Required actions ▸
**a)** Translate this sentence from the mooncake forum thread into German: "We were there a couple Saturdays ago."
**b)** Continue the mooncake forum thread after its final post.

Extract ▸

----


          Costco ones, has been discussed on the Toronto section of this board.

        2. amelie1980 Sep 24, 2009 06:32 AM

          Thank you so much for this thread. I had been craving them and didn't know where to go. Now I get to introduce my husband to these little gems. :)

          1. a
            aliris Oct 2, 2009 02:54 PM

            This may be in an entirely different league, but someone was selling mooncakes at the Chinese Lantern display in the Botanical Garden. Perhaps just because of the ideal opportunity and setting and hot green tea amidest chilly surrounds, but those were just the most delicious mooncakes I've ever had (not that my experience is vast) ... I loved them! I don't know whether the cart vendor is there always or, say, on weekend nights only? We were there a couple Saturdays ago. Still, even if they're not primo the setting might make it all OK for you too?

----

Information ▸
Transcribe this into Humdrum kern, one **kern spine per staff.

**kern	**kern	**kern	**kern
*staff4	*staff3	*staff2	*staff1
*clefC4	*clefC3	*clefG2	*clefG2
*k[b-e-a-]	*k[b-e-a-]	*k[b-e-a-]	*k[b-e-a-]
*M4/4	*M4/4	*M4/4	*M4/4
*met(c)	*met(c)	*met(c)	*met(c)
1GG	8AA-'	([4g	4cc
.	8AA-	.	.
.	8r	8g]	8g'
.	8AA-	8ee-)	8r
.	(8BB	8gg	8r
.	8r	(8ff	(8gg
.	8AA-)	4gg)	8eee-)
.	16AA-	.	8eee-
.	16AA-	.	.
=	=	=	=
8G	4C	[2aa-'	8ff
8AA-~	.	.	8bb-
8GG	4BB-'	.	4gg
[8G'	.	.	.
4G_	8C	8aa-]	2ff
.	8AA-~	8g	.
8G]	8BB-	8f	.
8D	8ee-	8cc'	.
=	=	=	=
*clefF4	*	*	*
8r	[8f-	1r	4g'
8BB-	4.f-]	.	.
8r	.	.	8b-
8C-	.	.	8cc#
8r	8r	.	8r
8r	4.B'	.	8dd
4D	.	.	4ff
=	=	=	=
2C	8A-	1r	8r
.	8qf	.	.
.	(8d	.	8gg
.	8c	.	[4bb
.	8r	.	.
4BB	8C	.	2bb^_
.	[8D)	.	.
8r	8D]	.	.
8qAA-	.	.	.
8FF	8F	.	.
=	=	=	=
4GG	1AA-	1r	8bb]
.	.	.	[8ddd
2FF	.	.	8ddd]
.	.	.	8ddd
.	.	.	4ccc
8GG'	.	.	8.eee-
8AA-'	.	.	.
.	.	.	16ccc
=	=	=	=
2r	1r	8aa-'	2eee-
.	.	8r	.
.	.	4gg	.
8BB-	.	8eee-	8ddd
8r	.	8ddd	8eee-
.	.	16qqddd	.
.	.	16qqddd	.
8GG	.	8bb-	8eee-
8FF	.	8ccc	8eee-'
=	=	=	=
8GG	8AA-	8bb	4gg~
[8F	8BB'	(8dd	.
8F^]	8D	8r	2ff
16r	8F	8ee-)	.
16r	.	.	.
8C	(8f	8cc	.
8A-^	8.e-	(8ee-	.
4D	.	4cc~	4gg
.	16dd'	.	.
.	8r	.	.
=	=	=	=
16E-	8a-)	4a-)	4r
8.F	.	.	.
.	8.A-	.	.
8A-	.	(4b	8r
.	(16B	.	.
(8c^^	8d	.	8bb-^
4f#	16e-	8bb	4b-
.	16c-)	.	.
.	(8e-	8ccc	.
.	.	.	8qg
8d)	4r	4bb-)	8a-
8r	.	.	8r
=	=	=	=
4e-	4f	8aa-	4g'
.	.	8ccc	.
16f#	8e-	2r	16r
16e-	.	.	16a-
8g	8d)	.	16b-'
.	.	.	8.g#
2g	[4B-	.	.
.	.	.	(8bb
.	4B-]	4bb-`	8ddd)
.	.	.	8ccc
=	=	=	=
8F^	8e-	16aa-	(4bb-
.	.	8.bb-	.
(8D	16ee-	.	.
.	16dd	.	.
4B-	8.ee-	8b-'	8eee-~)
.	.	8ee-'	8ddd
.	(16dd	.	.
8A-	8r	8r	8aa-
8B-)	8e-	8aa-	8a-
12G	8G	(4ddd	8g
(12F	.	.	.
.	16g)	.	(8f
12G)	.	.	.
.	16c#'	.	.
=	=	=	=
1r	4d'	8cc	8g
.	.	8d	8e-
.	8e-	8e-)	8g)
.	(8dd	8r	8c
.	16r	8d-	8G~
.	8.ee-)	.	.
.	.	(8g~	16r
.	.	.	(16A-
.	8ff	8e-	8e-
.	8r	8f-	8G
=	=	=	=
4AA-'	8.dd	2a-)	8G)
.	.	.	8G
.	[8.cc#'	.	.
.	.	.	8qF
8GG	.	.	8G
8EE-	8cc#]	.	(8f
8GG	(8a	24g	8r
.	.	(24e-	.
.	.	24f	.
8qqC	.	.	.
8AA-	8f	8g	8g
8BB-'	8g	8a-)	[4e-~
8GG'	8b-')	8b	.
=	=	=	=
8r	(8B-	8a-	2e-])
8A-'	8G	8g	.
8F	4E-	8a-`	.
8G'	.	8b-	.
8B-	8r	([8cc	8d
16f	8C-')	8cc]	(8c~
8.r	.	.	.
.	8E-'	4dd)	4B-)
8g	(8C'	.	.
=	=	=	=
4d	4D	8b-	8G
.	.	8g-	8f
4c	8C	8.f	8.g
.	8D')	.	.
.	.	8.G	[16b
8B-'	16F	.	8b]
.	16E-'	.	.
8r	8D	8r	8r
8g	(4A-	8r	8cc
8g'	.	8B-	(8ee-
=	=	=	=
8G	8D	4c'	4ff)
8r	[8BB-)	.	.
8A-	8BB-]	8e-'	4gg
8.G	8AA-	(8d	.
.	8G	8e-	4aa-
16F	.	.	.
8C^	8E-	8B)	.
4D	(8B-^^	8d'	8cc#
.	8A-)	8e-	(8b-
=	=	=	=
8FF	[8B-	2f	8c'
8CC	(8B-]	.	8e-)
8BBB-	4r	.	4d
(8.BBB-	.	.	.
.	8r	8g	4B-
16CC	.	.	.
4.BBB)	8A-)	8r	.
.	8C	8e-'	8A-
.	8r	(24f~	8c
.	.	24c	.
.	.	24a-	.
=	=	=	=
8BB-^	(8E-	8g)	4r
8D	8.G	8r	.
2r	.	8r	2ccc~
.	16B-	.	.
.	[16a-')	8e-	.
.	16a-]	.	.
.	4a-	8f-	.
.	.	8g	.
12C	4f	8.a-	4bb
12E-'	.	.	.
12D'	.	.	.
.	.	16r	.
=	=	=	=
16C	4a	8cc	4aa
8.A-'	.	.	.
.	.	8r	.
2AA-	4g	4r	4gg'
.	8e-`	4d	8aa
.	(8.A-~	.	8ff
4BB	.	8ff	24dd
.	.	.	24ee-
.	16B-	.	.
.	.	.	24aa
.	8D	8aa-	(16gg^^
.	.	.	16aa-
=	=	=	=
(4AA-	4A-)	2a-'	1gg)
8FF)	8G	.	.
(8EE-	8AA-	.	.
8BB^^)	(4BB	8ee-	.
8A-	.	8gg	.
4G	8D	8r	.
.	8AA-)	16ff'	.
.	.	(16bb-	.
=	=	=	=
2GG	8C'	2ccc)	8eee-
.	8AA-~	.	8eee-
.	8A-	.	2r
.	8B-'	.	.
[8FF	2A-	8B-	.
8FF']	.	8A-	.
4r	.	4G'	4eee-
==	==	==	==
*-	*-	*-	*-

----

Solved tasks ▸
**a)** Wir waren vor ein paar Samstagen dort.

**b)**
            7 Replies
            1. re: aliris
              wilmagrace Oct 3, 2009 11:30 AM

              I went on a historical tour of chinatown and the guest tourguide an expert from the community took us at end of tour at my request to a grocery store on clark (right side) just below la gauchetiere, tins of mooncakes were stacked up in front of store with gift bags all going for $10 for 4 cakes in each tin and they were selling like hotcakes didnt even have to line up inside at cashier as someone outside was taking cash. I cannot vouch for quality as I havent opened the tin. He also recommended for dim sum the restaurant just next to this grocery store so will give that a try another time. Never really tried out the places on this lower sidestreet but they were busy

              1. re: wilmagrace
                wilmagrace Oct 4, 2009 09:03 AM

                too bad it is late too edit, opened up the mooncakes and they looked delicious and attractively arranged in tray, expiry date in november but they went into the garbage when i saw in each plastic wrapped cake was a preservative envelope marked : preservative, do not eat. It was not in outer portion of wrappings. So chucked it all....these ones were beautifully presented in decorative red tin from hong kong

                1. re: wilmagrace
                  SnackHappy Oct 4, 2009 09:38 AM

                  Silica gel is not toxic. That's why it's used in food packaging. Those packets are found in all kinds of packaged foods from Asia. Especially in things that need to stay crispy like chips and crackers. It can be an irritant, but only if you actually ate the stuff which is why there's a warning on the packet. There's no reason not to eat something that's been in contact with the packet.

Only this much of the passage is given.